Karim Rashid is an Egyptian-born and Canadian-raised industrial designer. One of the most prolific designers of his generation, he is most known for devising luxury goods, furniture, lighting, surface design, brand identity and packaging.
Over 3000 designs in production, over 300 awards and working in over 40 countries attest to Karim’s legend of design. Karim’s diversity affords him the ability to cross-pollinate ideas, materials, behaviors, aesthetics from one typology to the next, crossing boundaries and broadening consumer horizons.
About His Life
Rashid was born in 1960 in Cairo, Egypt to an Egyptian father and English mother. The family emigrated to Canada where Rashid was raised and attended high school in Mimico, Toronto, Ontario. Rashid is the brother of famed architect, Hani Rashid, of Asymptote. His sister is a painter and musician, Soraya Rashid.
Rashid’s first marriage in 1995 was to digital painter Megan Lang, an undergraduate student he met in 1991, when Rashid was briefly teaching as an assistant professor at Rhode Island School of Design. The couple divorced in 2005.
In 2008, Rashid married Ivana Purić, a Serbian chemical engineer. He met her at a party in Belgrade in 2006, while working as an ambassador for the second installment of Belgrade Design Week. Together they have one child, Kiva Rashid born in 2013.
He is based in New York City, as well as Belgrade, Miami, and Mexico.

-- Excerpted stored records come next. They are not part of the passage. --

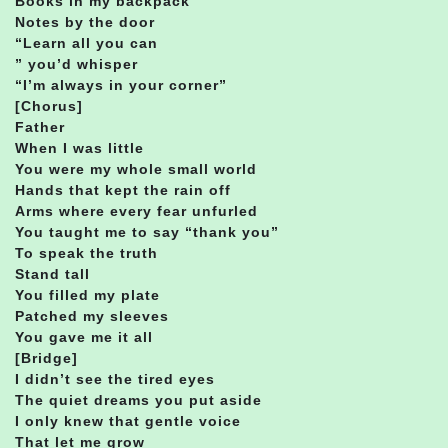
Books in my backpack
Notes by the door
“Learn all you can
” you’d whisper
“I’m always in your corner”
[Chorus]
Father
When I was little
You were my whole small world
Hands that kept the rain off
Arms where every fear unfurled
You taught me to say “thank you”
To speak the truth
Stand tall
You filled my plate
Patched my sleeves
You gave me it all
[Bridge]
I didn’t see the tired eyes
The quiet dreams you put aside
I only knew that gentle voice
That let me grow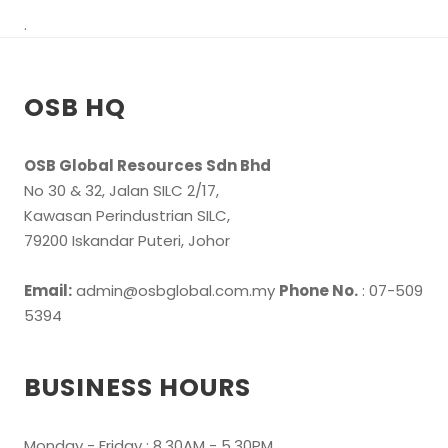
.
OSB HQ
OSB Global Resources Sdn Bhd
No 30 & 32, Jalan SILC 2/17,
Kawasan Perindustrian SILC,
79200 Iskandar Puteri, Johor
Email:
admin@osbglobal.com.my
Phone No.
: 07-509
5394
BUSINESS HOURS
Monday - Friday : 8.30AM - 5.30PM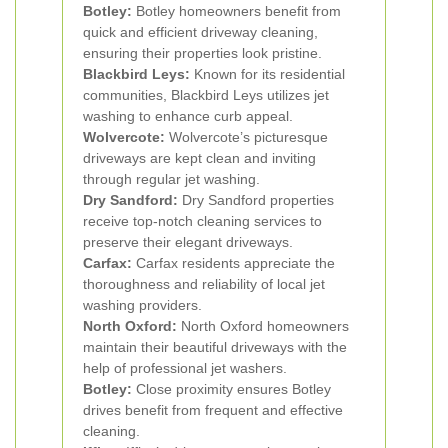
Botley:
Botley homeowners benefit from
quick and efficient driveway cleaning,
ensuring their properties look pristine.
Blackbird Leys:
Known for its residential
communities, Blackbird Leys utilizes jet
washing to enhance curb appeal.
Wolvercote:
Wolvercote’s picturesque
driveways are kept clean and inviting
through regular jet washing.
Dry Sandford:
Dry Sandford properties
receive top-notch cleaning services to
preserve their elegant driveways.
Carfax:
Carfax residents appreciate the
thoroughness and reliability of local jet
washing providers.
North Oxford:
North Oxford homeowners
maintain their beautiful driveways with the
help of professional jet washers.
Botley:
Close proximity ensures Botley
drives benefit from frequent and effective
cleaning.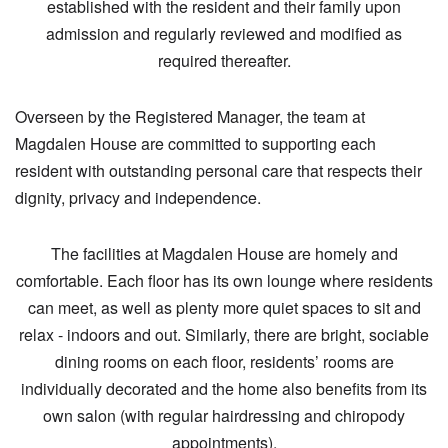
established with the resident and their family upon
admission and regularly reviewed and modified as
required thereafter.
Overseen by the Registered Manager, the team at
Magdalen House are committed to supporting each
resident with outstanding personal care that respects their
dignity, privacy and independence.
The facilities at Magdalen House are homely and
comfortable. Each floor has its own lounge where residents
can meet, as well as plenty more quiet spaces to sit and
relax - indoors and out. Similarly, there are bright, sociable
dining rooms on each floor, residents’ rooms are
individually decorated and the home also benefits from its
own salon (with regular hairdressing and chiropody
appointments).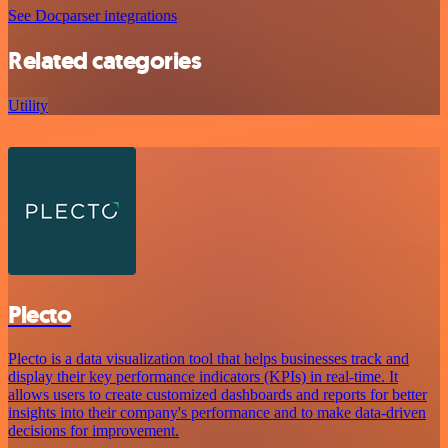
See Docparser integrations
Related categories
Utility
Plecto
Plecto is a data visualization tool that helps businesses track and
display their key performance indicators (KPIs) in real-time. It
allows users to create customized dashboards and reports for better
insights into their company's performance and to make data-driven
decisions for improvement.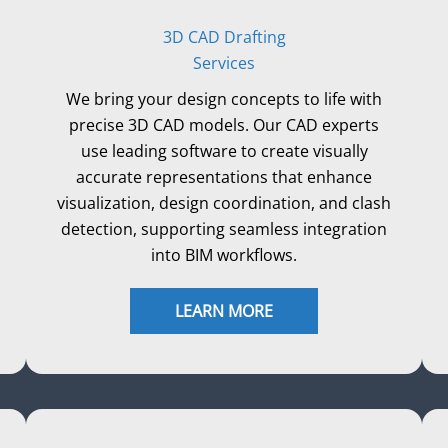
3D CAD Drafting
Services
We bring your design concepts to life with
precise 3D CAD models. Our CAD experts
use leading software to create visually
accurate representations that enhance
visualization, design coordination, and clash
detection, supporting seamless integration
into BIM workflows.
LEARN MORE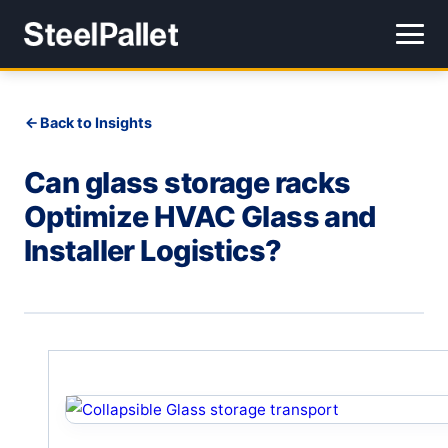
Back to Insights
Can glass storage racks
Optimize HVAC Glass and
Installer Logistics?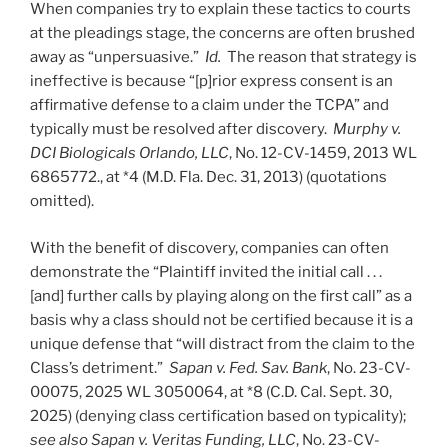
When companies try to explain these tactics to courts
at the pleadings stage, the concerns are often brushed
away as “unpersuasive.”
Id.
The reason that strategy is
ineffective is because “[p]rior express consent is an
affirmative defense to a claim under the TCPA” and
typically must be resolved after discovery.
Murphy v.
DCI Biologicals Orlando, LLC
, No. 12-CV-1459, 2013 WL
6865772., at *4 (M.D. Fla. Dec. 31, 2013) (quotations
omitted).
With the benefit of discovery, companies can often
demonstrate the “Plaintiff invited the initial call . . .
[and] further calls by playing along on the first call” as a
basis why a class should not be certified because it is a
unique defense that “will distract from the claim to the
Class’s detriment.”
Sapan v. Fed. Sav. Bank
, No. 23-CV-
00075, 2025 WL 3050064, at *8 (C.D. Cal. Sept. 30,
2025) (denying class certification based on typicality);
see also Sapan v. Veritas Funding, LLC
, No. 23-CV-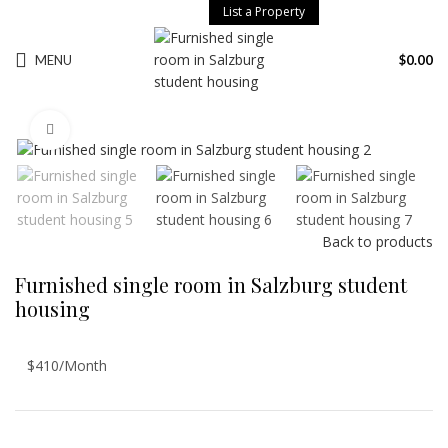
List a Property
MENU
$
0.00
Click to enlarge
Back to products
Furnished single room in Salzburg student
housing
$410/Month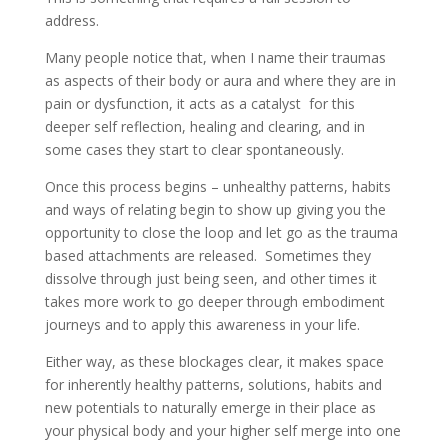
address.
Many people notice that, when I name their traumas
as aspects of their body or aura and where they are in
pain or dysfunction, it acts as a catalyst for this
deeper self reflection, healing and clearing, and in
some cases they start to clear spontaneously.
Once this process begins – unhealthy patterns, habits
and ways of relating begin to show up giving you the
opportunity to close the loop and let go as the trauma
based attachments are released. Sometimes they
dissolve through just being seen, and other times it
takes more work to go deeper through embodiment
journeys and to apply this awareness in your life.
Either way, as these blockages clear, it makes space
for inherently healthy patterns, solutions, habits and
new potentials to naturally emerge in their place as
your physical body and your higher self merge into one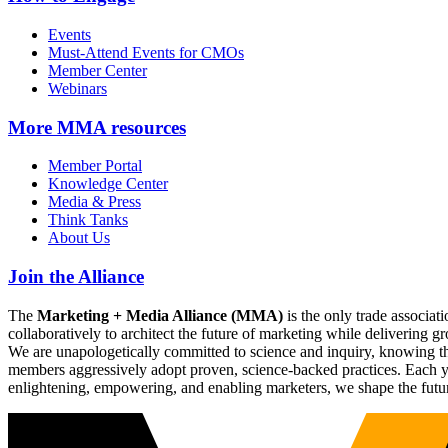
Events
Must-Attend Events for CMOs
Member Center
Webinars
More
MMA resources
Member Portal
Knowledge Center
Media & Press
Think Tanks
About Us
Join the Alliance
The
Marketing + Media Alliance (MMA)
is the only trade associ
collaboratively to architect the future of marketing while deliverin
We are unapologetically committed to science and inquiry, knowing tha
members aggressively adopt proven, science-backed practices. Each yea
enlightening, empowering, and enabling marketers, we shape the futu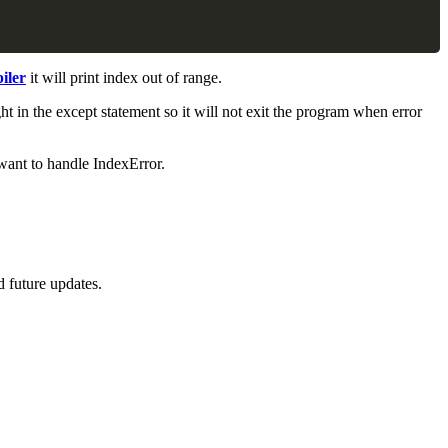
iler
it will print index out of range.
ght in the except statement so it will not exit the program when error
want to handle IndexError.
d future updates.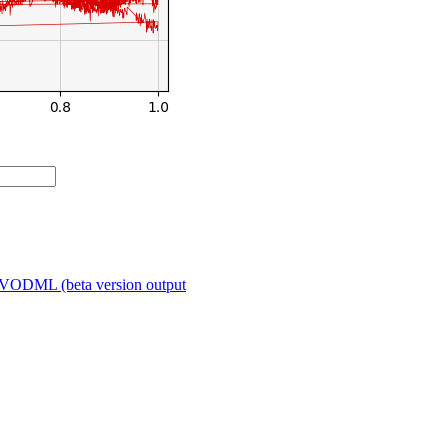
VODML (beta version output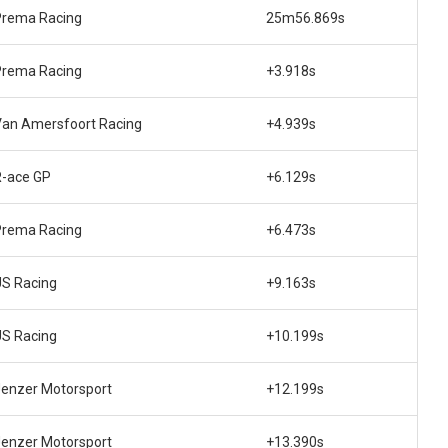
Prema Racing
25m56.869s
Prema Racing
+3.918s
Van Amersfoort Racing
+4.939s
R-ace GP
+6.129s
Prema Racing
+6.473s
US Racing
+9.163s
US Racing
+10.199s
enzer Motorsport
+12.199s
enzer Motorsport
+13.390s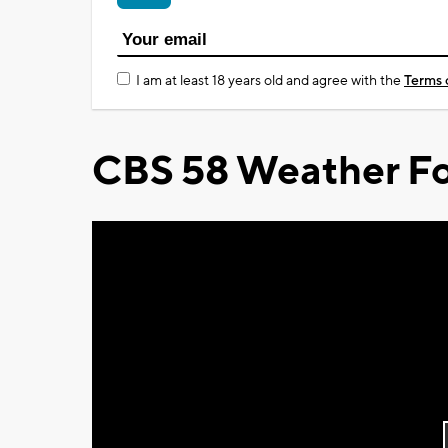
I am at least 18 years old and agree with the
Terms 
CBS 58 Weather Fo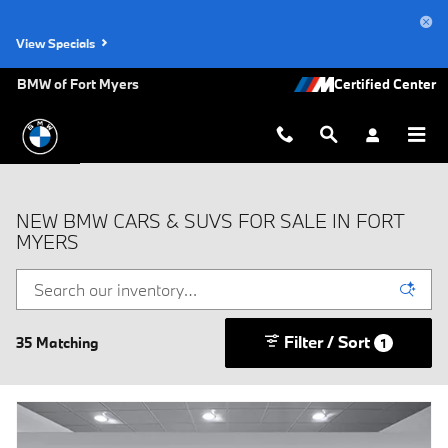
Skip to main content
View Specials
BMW of Fort Myers
NEW BMW CARS & SUVS FOR SALE IN FORT
MYERS
Filter / Sort
35 Matching
1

Rashid’s Studies, Achievements and Teaching Career
After graduating in Carleton in 1982 as an Industrial Designer, Rashid pursued graduate design studies in Naples, Italy, with Ettore Sottsass and then moved to Milan for one year and worked at the Rodolfo Bonetto Studio.
Rashid went on to work with KAN Industrial Designers in Canada for 7 years, where he created x-ray equipment, before co-founding and designing the Babel Fashion Collection and North from 1985 until 1991.
Two years later, in 1993, Rashid opened his own private design studio in New York City.
Karim is a frequent guest lecturer at universities and conferences globally disseminating the importance of design in everyday life. He holds Honorary Doctorates from the OCAD, Toronto and Corcoran College of Art & Design, Washington. Karim has been featured in magazines and books including Time, Vogue, Esquire, GQ, Wallpaper, and countless more.
Working for Luxury Companies
Karim’s work is featured in 20 permanent collections. His pieces are exhibited in museums worldwide, including the MoMA, Centre Pompidou, and SFMOMA.
Rashid’s designs include the Umbra Garbo waste can, the b, a concept store for Giorgio Armani, manhole covers for the sewers of New York, perfume bottles for Kenzo, bobble water bottle, watches and tableware for Alessi, lighting for Artemide and products for b. He has also worked with Audi, Samsung, and Swarovski. In addition, Rashid has designed for Method, Bombay Saffire, Finé Water Japan, Sexy Beast USA, Davidoff, Issey Miyake and Estee Lauder.
Karim Rashid’s Manifesto
Rashid’s beliefs regarding the direction of design are clearly stated in many of his books, like “Design Your Self”, Harper Collins (2006); “Evolution”, Rizzoli (2004) and “I Want to Change the World”, Universe (2001).
The Egyptian-Canadian designer promotes a world-scale change, starting from the revolution of human nature. That is made necessary by the tendency of human nature to live in the past, while the propeller of contemporary design is to thrust and move forward to the future. About this topic, Karim said “I believe that we could be living in an entirely different world […] full of real contemporary inspiring objects, spaces, places, worlds, spirits, and experiences”. Therefore Design is no more about “solving problems, but about a rigorous beautification of our built environments. Design is about the betterment of our lives poetically, aesthetically, experientially, sensorially, and emotionally”.
Rashid’s desire is, therefore, to live in the modus of our time, release humankind from nostalgia, antiquated traditions, and old kitsch rituals and, freed from the past, finally fully participate in the contemporary world.
“For the longest time design only existed for the elite and for a small insular culture. I have worked hard for the last 20 years trying to make design a public subject.”